■ **EXERCISE BRIEF**
Write out the data below in full. Keep it exact.

═════ RECORDS SUPPLIED ═════

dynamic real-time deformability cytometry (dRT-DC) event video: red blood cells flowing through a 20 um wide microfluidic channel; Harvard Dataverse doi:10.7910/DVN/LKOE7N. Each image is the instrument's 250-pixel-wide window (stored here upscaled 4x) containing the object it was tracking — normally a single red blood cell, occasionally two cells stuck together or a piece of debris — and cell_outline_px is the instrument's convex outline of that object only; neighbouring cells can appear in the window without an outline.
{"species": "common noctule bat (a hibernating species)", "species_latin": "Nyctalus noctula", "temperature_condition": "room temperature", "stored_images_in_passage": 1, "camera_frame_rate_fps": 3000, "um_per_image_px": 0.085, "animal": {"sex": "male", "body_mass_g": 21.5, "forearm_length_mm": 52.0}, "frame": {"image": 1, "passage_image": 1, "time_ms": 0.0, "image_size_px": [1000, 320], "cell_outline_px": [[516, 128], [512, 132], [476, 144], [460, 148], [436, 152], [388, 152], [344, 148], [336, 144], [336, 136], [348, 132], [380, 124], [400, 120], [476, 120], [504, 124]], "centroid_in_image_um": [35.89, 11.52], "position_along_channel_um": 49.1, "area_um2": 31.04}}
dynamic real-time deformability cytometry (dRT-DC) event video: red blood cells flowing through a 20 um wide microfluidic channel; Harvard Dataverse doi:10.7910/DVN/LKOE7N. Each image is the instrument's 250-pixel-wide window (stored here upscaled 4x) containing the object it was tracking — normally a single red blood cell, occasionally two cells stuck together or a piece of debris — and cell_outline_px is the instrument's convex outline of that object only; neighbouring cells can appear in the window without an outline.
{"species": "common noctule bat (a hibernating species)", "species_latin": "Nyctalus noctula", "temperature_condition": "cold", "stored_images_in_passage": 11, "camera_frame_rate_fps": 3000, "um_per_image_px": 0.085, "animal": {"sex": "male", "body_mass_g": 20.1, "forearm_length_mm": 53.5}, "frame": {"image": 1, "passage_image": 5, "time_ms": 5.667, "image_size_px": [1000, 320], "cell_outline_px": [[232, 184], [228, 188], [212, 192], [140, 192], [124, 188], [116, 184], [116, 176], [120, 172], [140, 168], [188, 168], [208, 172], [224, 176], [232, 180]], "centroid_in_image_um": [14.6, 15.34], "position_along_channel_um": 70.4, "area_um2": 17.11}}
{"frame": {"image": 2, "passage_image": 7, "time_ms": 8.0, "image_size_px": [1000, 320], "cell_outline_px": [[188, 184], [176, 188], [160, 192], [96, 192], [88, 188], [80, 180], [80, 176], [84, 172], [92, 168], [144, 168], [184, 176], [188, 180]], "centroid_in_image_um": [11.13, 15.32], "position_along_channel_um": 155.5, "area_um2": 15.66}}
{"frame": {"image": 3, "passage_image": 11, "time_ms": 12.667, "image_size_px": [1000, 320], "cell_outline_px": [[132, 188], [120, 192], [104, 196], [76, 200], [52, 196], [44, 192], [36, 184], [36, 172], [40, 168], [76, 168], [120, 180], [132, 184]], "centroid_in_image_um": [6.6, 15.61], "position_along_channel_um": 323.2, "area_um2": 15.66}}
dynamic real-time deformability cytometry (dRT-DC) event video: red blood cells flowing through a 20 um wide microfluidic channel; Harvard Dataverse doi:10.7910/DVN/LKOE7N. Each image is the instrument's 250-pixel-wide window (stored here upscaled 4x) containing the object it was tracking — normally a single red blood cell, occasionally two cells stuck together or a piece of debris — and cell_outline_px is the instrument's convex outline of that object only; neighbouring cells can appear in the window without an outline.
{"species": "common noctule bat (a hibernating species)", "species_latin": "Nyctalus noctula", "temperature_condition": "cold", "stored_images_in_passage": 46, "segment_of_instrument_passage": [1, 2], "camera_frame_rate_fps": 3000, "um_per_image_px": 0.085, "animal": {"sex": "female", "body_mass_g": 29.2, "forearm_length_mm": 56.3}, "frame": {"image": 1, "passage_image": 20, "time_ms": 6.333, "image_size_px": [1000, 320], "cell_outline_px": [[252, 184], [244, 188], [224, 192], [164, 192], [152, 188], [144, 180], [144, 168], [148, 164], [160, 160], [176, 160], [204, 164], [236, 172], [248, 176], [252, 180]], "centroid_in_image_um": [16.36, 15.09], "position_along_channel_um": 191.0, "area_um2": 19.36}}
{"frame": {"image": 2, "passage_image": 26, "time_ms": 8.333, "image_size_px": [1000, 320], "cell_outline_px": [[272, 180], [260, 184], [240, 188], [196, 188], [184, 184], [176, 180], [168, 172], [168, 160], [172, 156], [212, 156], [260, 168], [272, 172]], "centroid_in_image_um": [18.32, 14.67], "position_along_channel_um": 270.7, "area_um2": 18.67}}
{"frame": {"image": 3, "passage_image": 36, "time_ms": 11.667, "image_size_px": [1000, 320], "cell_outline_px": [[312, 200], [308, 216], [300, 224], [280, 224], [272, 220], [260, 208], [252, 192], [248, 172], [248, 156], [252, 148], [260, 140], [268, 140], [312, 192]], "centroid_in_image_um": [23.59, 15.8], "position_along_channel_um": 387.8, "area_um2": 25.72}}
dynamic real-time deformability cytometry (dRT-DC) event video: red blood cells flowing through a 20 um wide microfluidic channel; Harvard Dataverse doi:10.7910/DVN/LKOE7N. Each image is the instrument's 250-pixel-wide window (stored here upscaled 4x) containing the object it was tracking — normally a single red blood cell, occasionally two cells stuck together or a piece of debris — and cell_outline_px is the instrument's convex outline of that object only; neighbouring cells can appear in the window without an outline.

═════

■ **OUTPUT OF THE TASK**
dynamic real-time deformability cytometry (dRT-DC) event video: red blood cells flowing through a 20 um wide microfluidic channel; Harvard Dataverse doi:10.7910/DVN/LKOE7N. Each image is the instrument's 250-pixel-wide window (stored here upscaled 4x) containing the object it was tracking — normally a single red blood cell, occasionally two cells stuck together or a piece of debris — and cell_outline_px is the instrument's convex outline of that object only; neighbouring cells can appear in the window without an outline.
{"species": "common noctule bat (a hibernating species)", "species_latin": "Nyctalus noctula", "temperature_condition": "room temperature", "stored_images_in_passage": 1, "camera_frame_rate_fps": 3000, "um_per_image_px": 0.085, "animal": {"sex": "male", "body_mass_g": 21.5, "forearm_length_mm": 52.0}, "frame": {"image": 1, "passage_image": 1, "time_ms": 0.0, "image_size_px": [1000, 320], "cell_outline_px": [[516, 128], [512, 132], [476, 144], [460, 148], [436, 152], [388, 152], [344, 148], [336, 144], [336, 136], [348, 132], [380, 124], [400, 120], [476, 120], [504, 124]], "centroid_in_image_um": [35.89, 11.52], "position_along_channel_um": 49.1, "area_um2": 31.04}}
dynamic real-time deformability cytometry (dRT-DC) event video: red blood cells flowing through a 20 um wide microfluidic channel; Harvard Dataverse doi:10.7910/DVN/LKOE7N. Each image is the instrument's 250-pixel-wide window (stored here upscaled 4x) containing the object it was tracking — normally a single red blood cell, occasionally two cells stuck together or a piece of debris — and cell_outline_px is the instrument's convex outline of that object only; neighbouring cells can appear in the window without an outline.
{"species": "common noctule bat (a hibernating species)", "species_latin": "Nyctalus noctula", "temperature_condition": "cold", "stored_images_in_passage": 11, "camera_frame_rate_fps": 3000, "um_per_image_px": 0.085, "animal": {"sex": "male", "body_mass_g": 20.1, "forearm_length_mm": 53.5}, "frame": {"image": 1, "passage_image": 5, "time_ms": 5.667, "image_size_px": [1000, 320], "cell_outline_px": [[232, 184], [228, 188], [212, 192], [140, 192], [124, 188], [116, 184], [116, 176], [120, 172], [140, 168], [188, 168], [208, 172], [224, 176], [232, 180]], "centroid_in_image_um": [14.6, 15.34], "position_along_channel_um": 70.4, "area_um2": 17.11}}
{"frame": {"image": 2, "passage_image": 7, "time_ms": 8.0, "image_size_px": [1000, 320], "cell_outline_px": [[188, 184], [176, 188], [160, 192], [96, 192], [88, 188], [80, 180], [80, 176], [84, 172], [92, 168], [144, 168], [184, 176], [188, 180]], "centroid_in_image_um": [11.13, 15.32], "position_along_channel_um": 155.5, "area_um2": 15.66}}
{"frame": {"image": 3, "passage_image": 11, "time_ms": 12.667, "image_size_px": [1000, 320], "cell_outline_px": [[132, 188], [120, 192], [104, 196], [76, 200], [52, 196], [44, 192], [36, 184], [36, 172], [40, 168], [76, 168], [120, 180], [132, 184]], "centroid_in_image_um": [6.6, 15.61], "position_along_channel_um": 323.2, "area_um2": 15.66}}
dynamic real-time deformability cytometry (dRT-DC) event video: red blood cells flowing through a 20 um wide microfluidic channel; Harvard Dataverse doi:10.7910/DVN/LKOE7N. Each image is the instrument's 250-pixel-wide window (stored here upscaled 4x) containing the object it was tracking — normally a single red blood cell, occasionally two cells stuck together or a piece of debris — and cell_outline_px is the instrument's convex outline of that object only; neighbouring cells can appear in the window without an outline.
{"species": "common noctule bat (a hibernating species)", "species_latin": "Nyctalus noctula", "temperature_condition": "cold", "stored_images_in_passage": 46, "segment_of_instrument_passage": [1, 2], "camera_frame_rate_fps": 3000, "um_per_image_px": 0.085, "animal": {"sex": "female", "body_mass_g": 29.2, "forearm_length_mm": 56.3}, "frame": {"image": 1, "passage_image": 20, "time_ms": 6.333, "image_size_px": [1000, 320], "cell_outline_px": [[252, 184], [244, 188], [224, 192], [164, 192], [152, 188], [144, 180], [144, 168], [148, 164], [160, 160], [176, 160], [204, 164], [236, 172], [248, 176], [252, 180]], "centroid_in_image_um": [16.36, 15.09], "position_along_channel_um": 191.0, "area_um2": 19.36}}
{"frame": {"image": 2, "passage_image": 26, "time_ms": 8.333, "image_size_px": [1000, 320], "cell_outline_px": [[272, 180], [260, 184], [240, 188], [196, 188], [184, 184], [176, 180], [168, 172], [168, 160], [172, 156], [212, 156], [260, 168], [272, 172]], "centroid_in_image_um": [18.32, 14.67], "position_along_channel_um": 270.7, "area_um2": 18.67}}
{"frame": {"image": 3, "passage_image": 36, "time_ms": 11.667, "image_size_px": [1000, 320], "cell_outline_px": [[312, 200], [308, 216], [300, 224], [280, 224], [272, 220], [260, 208], [252, 192], [248, 172], [248, 156], [252, 148], [260, 140], [268, 140], [312, 192]], "centroid_in_image_um": [23.59, 15.8], "position_along_channel_um": 387.8, "area_um2": 25.72}}
dynamic real-time deformability cytometry (dRT-DC) event video: red blood cells flowing through a 20 um wide microfluidic channel; Harvard Dataverse doi:10.7910/DVN/LKOE7N. Each image is the instrument's 250-pixel-wide window (stored here upscaled 4x) containing the object it was tracking — normally a single red blood cell, occasionally two cells stuck together or a piece of debris — and cell_outline_px is the instrument's convex outline of that object only; neighbouring cells can appear in the window without an outline.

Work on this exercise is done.